The next few weeks will be the worst time of the year, as the harvest festivals reach their peaks. After that, there will be smaller upticks with the advent of Buddhist holidays. Some agricultural officials believe they can see a correlation between these Eastern calender events and the surges of fruit fly outbreaks here.

The stakes are considerable in this war. California agriculture produces about $16.2 billion worth of crops a year, and the vast majority are threatened by one or another of the fruit flies. If just one outbreak gets away from the state, the results would be catastrophic.

In the infamous 1980-81 outbreak of the Medfly, which came close to doing just that, the eventual costs were $200 million and most experts believe the state got off lucky.
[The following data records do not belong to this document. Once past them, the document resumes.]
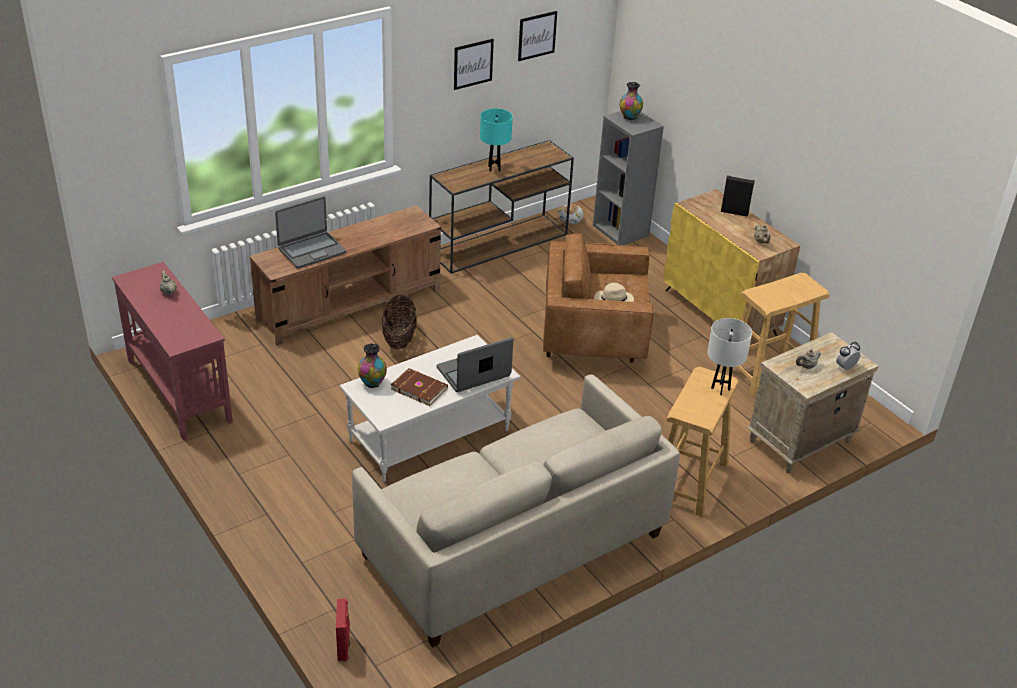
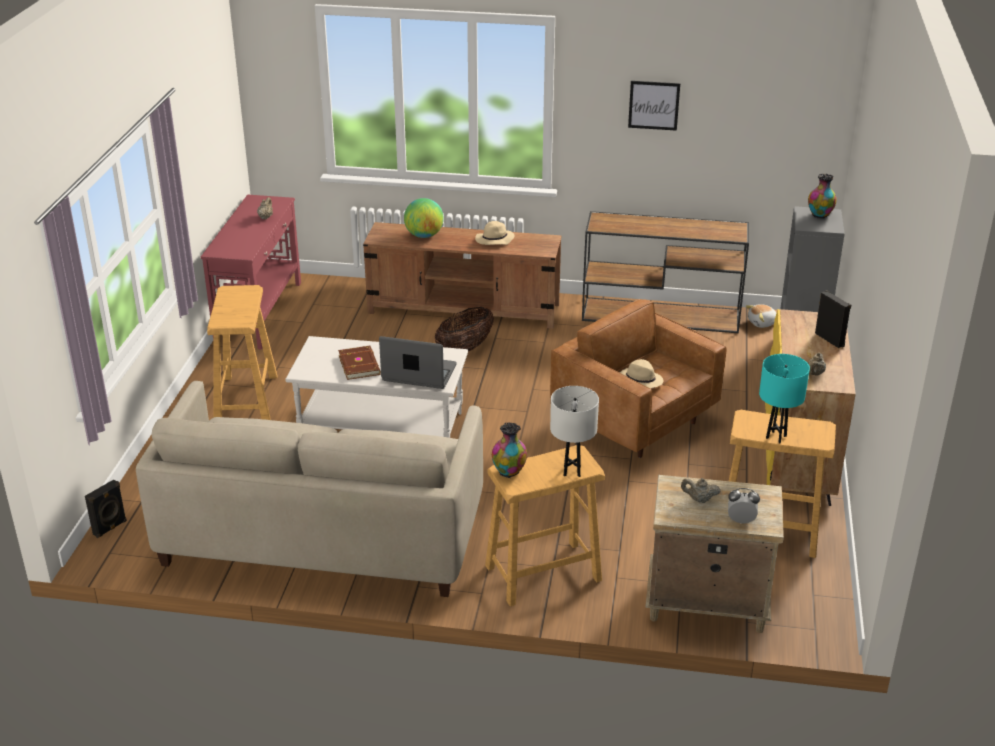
camera: 45 degrees right, 5 degrees down
(286, 472) = (246, 398): none -> beige stool
(311, 250) = (424, 235): laptop -> globe
(344, 646) = (110, 528): red speaker -> black speaker
(372, 382) = (333, 345): vase -> vase (509, 471)
(373, 231) = (494, 240): none -> beige hat
(494, 168) = (656, 226): turquoise table lamp -> turquoise table lamp (776, 437)
(537, 35) = (740, 95): picture -> none

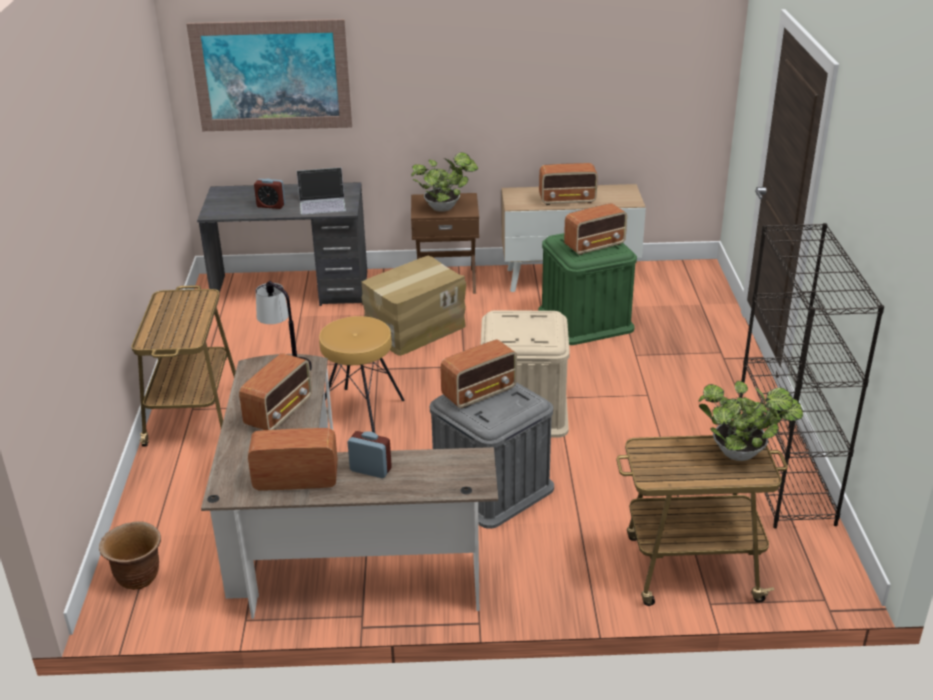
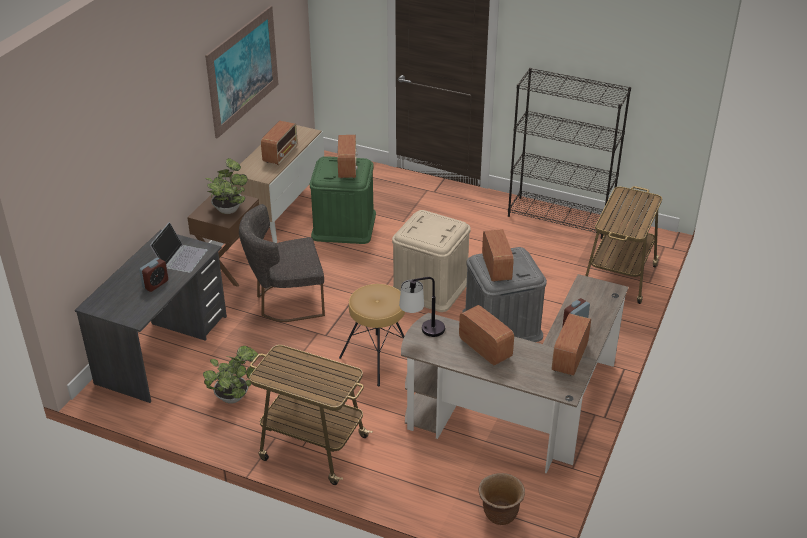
camera: 65 degrees left, 5 degrees up
(271, 76) = (96, 179): picture -> picture (243, 70)
(414, 329) = (286, 302): cardboard box -> grey chair
(742, 454) = (629, 197): potted plant -> potted plant (234, 396)

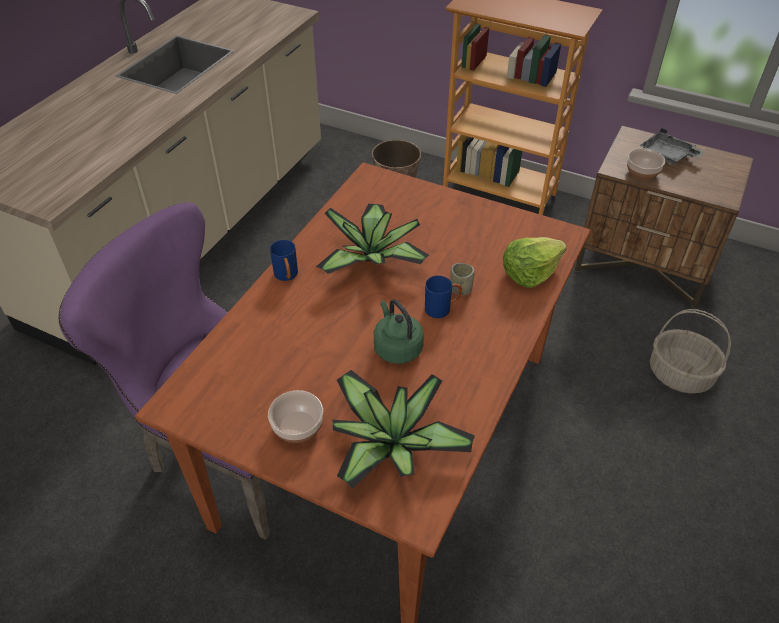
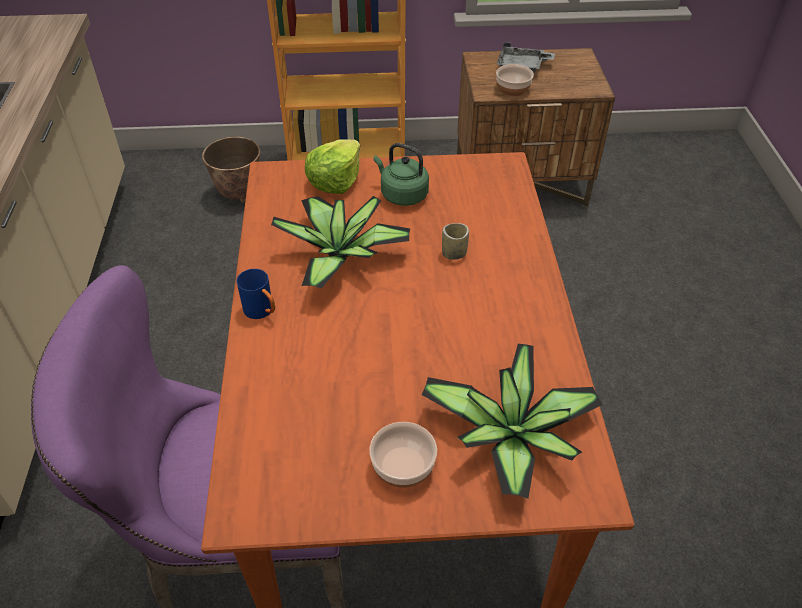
camera: 30 degrees left, 0 degrees up
(396, 347) = (438, 337): green kettle -> green kettle (402, 195)
(442, 308) = (451, 279): blue mug -> none
(530, 272) = (504, 212): lettuce -> lettuce (335, 180)
(680, 374) = (615, 269): basket -> none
Hawaii and Florida have been less fortunate. Both those states have surrendered some crops to permanent fruit fly infestations, meaning they cannot be exported without expensive fumigation.

Advertisement

In the past, this kind of threat might have served as the trigger for a replay of the yellow peril business. But that has not happened, and it’s reassuring. Maybe we’ve grown beyond that. Agriculture officials have kept their response low-key in spite of a growing sense of crisis inside the agencies.

What they have done is quietly lobby for a revision in federal laws that would enlarge their powers to inspect first-class mail packages. Right now, even a package oozing juice from decaying fruit cannot be opened by inspectors because of privacy laws. If a postal worker notices oozing, he is required to reseal the package and send it along to the addressee.

And next to the drug-sniffing German shepherds at Customs, there are now beagles who sniff for fruits and vegetables. Every day they nab a few guavas nestled among the nightshirts.

They had better succeed, because the relative isolation of California, flanked by deserts on the east and the Pacific on the west, clearly will no longer serve to protect the state. And it is possible that one day a hungry bug will arrive--by jet, of course--that the plant scientists cannot stop with their sprays.

Already, in the past several years, five species of all-new fruit flies have been trapped in California. They had never been seen here or anywhere else in North America. And one fly was special indeed.

A trap inspector brought this fly to the agricultural lab in Los Angeles for identification. The entomologists looked, dissected, and were puzzled. This fly was nowhere on the charts. They concluded it was a fly that had never been categorized, perhaps had never been seen before by scientists anywhere.

Advertisement

They didn’t know where it came from or, more important, what it liked to eat. They still don’t.